Can anyone explain this strange behaviour?
Don't use const char* as the key for maps. That means the map is ordered by the addresses of the strings, not the contents of the strings. Use a std::string as the key type, instead.
std::map is not a hash table, it's usually implemented as a red-black tree, and elements are guaranteed to be ordered by some criteria (by default, < comparison between keys).
The definition of map is:
map<Key, Data, Compare, Alloc>
Where the last two template parameters default too:
Compare: less<Key>
Alloc: allocator<value_type>
When inserting new values into a map. The new value (valueToInsert) is compared against the old values in order (N.B. This is not sequential search, the standard guarantees a max insert complexity of O(log(N)) ) until Compare(value,ValueToInsert) returns true. Because you are using 'const char*' as the key.

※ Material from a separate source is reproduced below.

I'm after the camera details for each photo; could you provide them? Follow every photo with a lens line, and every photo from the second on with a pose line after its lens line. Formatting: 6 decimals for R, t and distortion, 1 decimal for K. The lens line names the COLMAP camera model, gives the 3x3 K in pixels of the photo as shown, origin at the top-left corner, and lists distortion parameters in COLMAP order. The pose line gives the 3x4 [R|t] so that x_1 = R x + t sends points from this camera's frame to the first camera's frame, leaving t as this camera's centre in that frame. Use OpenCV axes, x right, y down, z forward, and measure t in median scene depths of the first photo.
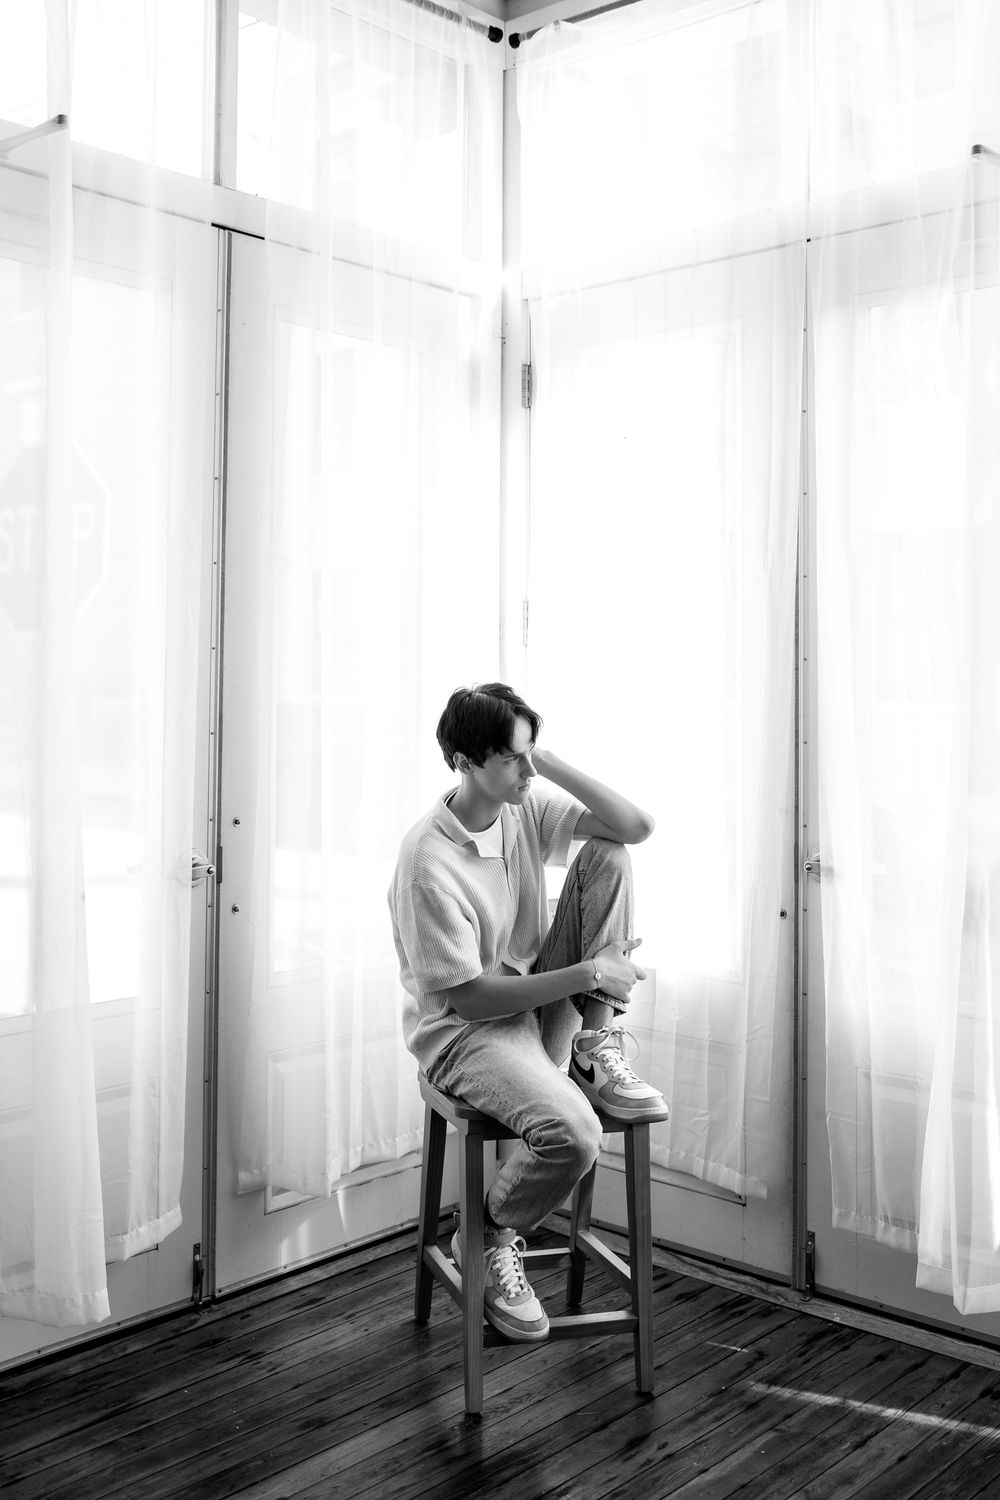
lens RADIAL K [[1458.0, 0, 490.2], [0, 1458.0, 752.4], [0, 0, 1]] dist [-0.014125, 0.000000]
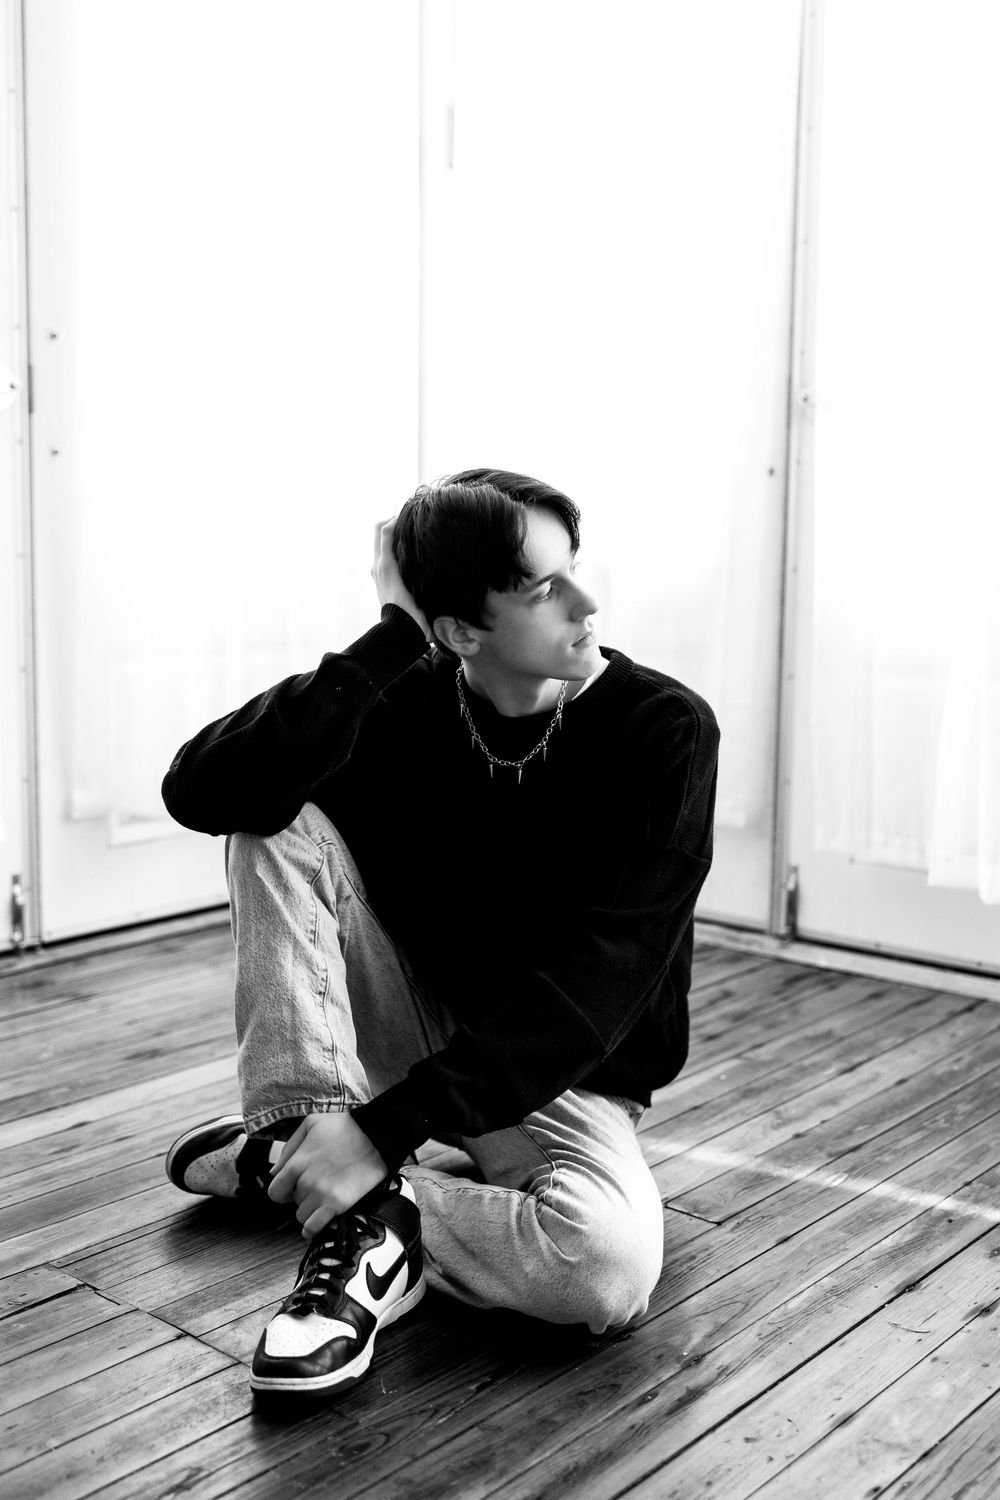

The Compare Object is using less<const char*> this class just does a < on the two values. So in effect you are comparing the pointer values (not the string) therefore the order is random (as you don't know where the compiler will put strings.
There are two possible solutions:
Change the type of the key so that it compares the string values.
Define another Compare Type that does what you need.
Personally I (like Chris) would just use a std::string because < operator used on strings returns a comparison based on the string content. But for arguments sake we can just define a Compare type.
struct StringLess
{
bool operator()(const char* const& left,const char* const& right) const
{
return strcmp(left,right) < 0;
}
};
///
typedef std::map<const char*, int,StringLess> TMyMap;
If you want to use const char * as the key for your map, also set a key comparison function that uses strcmp (or similar) to compare the keys. That way your map will be ordered by the string's contents, rather than the string's pointer value (i.e. location in memory).